Изменения, о которых шла речь, касались главным образом финала, где от автора, в соответствии с новым мхатовским договором, потребовали:
«а) переработать последнюю картину по линии Хлудова, причем линия Хлудова должна привести его к самоубийству как человека, осознавшего беспочвенность своей идеи;
б) переработать последнюю картину по линии Голубкова и Серафимы так, чтобы оба эти персонажа остались за границей;
в) переработать в 4-й картине сцену между главнокомандующим и Хлудовым так, чтобы наилучше разъяснить болезнь Хлудова, связанную с осознанием порочности той идеи, которой он отдался, и проистекавшую отсюда ненависть его к главнокомандующему, который своей идеей подменял хлудовскую идею» [13; 304–305].
Булгаков с этими требованиями согласился и все переработал, хотя Елена Сергеевна и записала в один из сентябрьских дней 1933 года: «Сегодня обедала у нас Оля.
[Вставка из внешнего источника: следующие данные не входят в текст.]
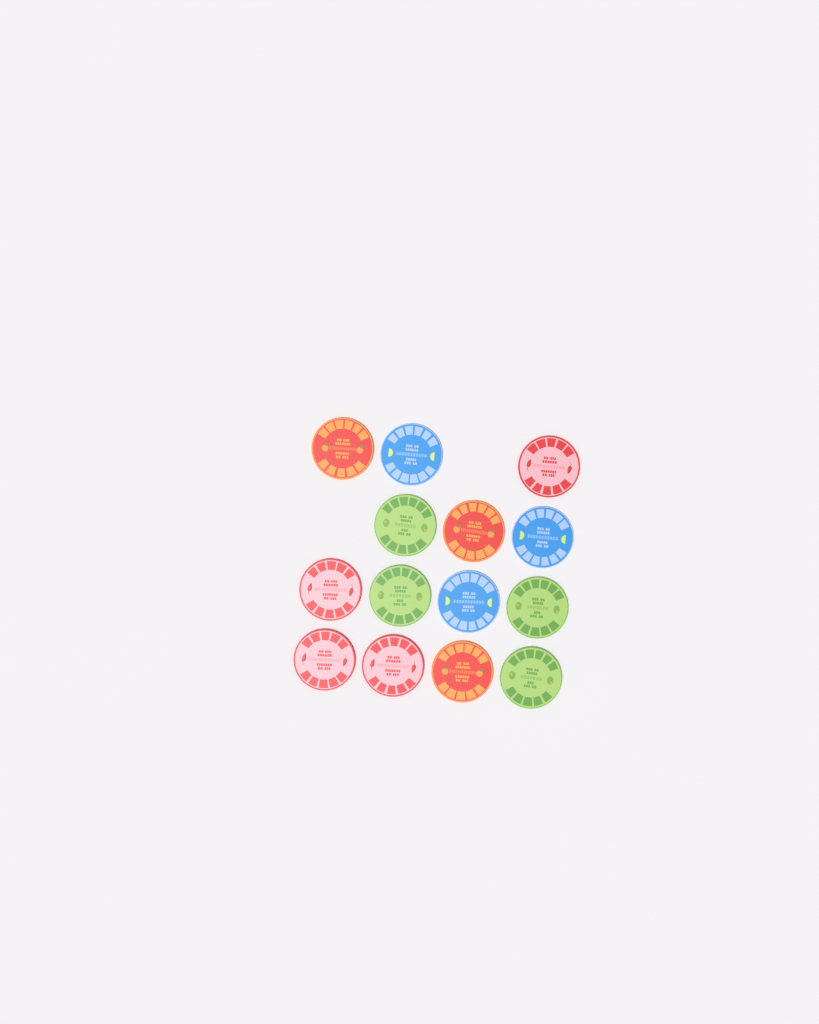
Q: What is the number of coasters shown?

Только сели за стол, разразился скандал. Оля сказала, что был разговор в Театре о „Беге“. Немирович сказал, что не знает автора упрямей, чем Булгаков, что на все уговоры он будет любезно улыбаться, но ничего не сделает в смысле поправок» [21; 18]. Но автор был настроен на этот раз иначе. «Насчет БЕГА не беспокойтесь. Хоть я и устал, как собака, но обдумываю и работаю», – написал он еще в июне 1933-го режиссеру Илье Судакову, тому самому, кто ставил семью годами ранее «Турбиных». Несмотря на то, что новый финал с самоубийством Хлудова многим понравился меньше, с чем автор на словах не согласился: «Афиногенов М. А-чу: – Читал ваш „Бег“, мне очень нравится, но первый финал был лучше. – Нет, второй лучше. (С выстрелом Хлудова)», – дело завертелось.
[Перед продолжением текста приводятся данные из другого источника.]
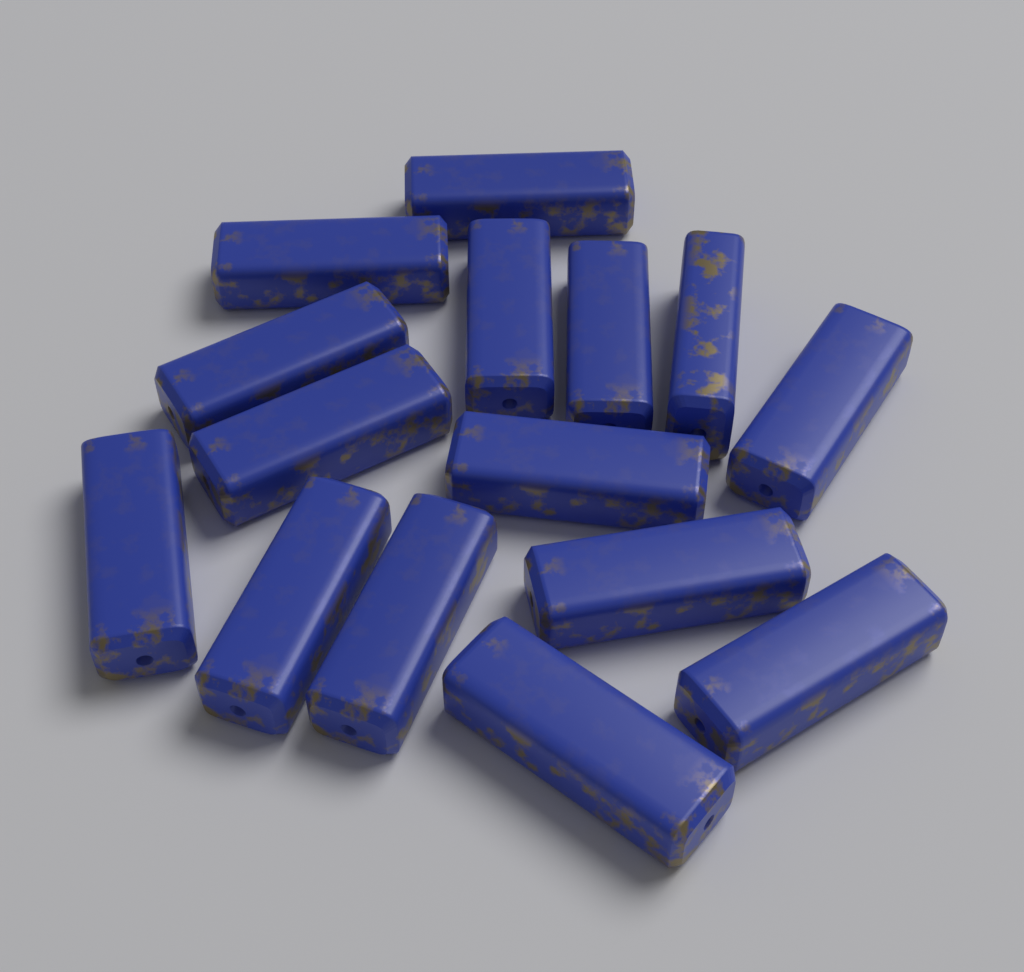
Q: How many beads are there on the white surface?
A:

« 15 октября<…> Судаков как будто начинает понимать, что такое сны в „Беге“ <…> Может быть, Судаков и доведет на этот раз до конца „Бег“» [21; 23], – записывала Елена Сергеевна.
« 3 ноября <…>Федя (Михальский. – А. В.) предсказывал: <…> „Бег“ пойдет» [21; 26].
Но:
« 26 ноября <…>Потом Оля (Бокшанская. – А. В.) прибавила: – Да, „Бег“, конечно, тоже не пойдет» [21; 30].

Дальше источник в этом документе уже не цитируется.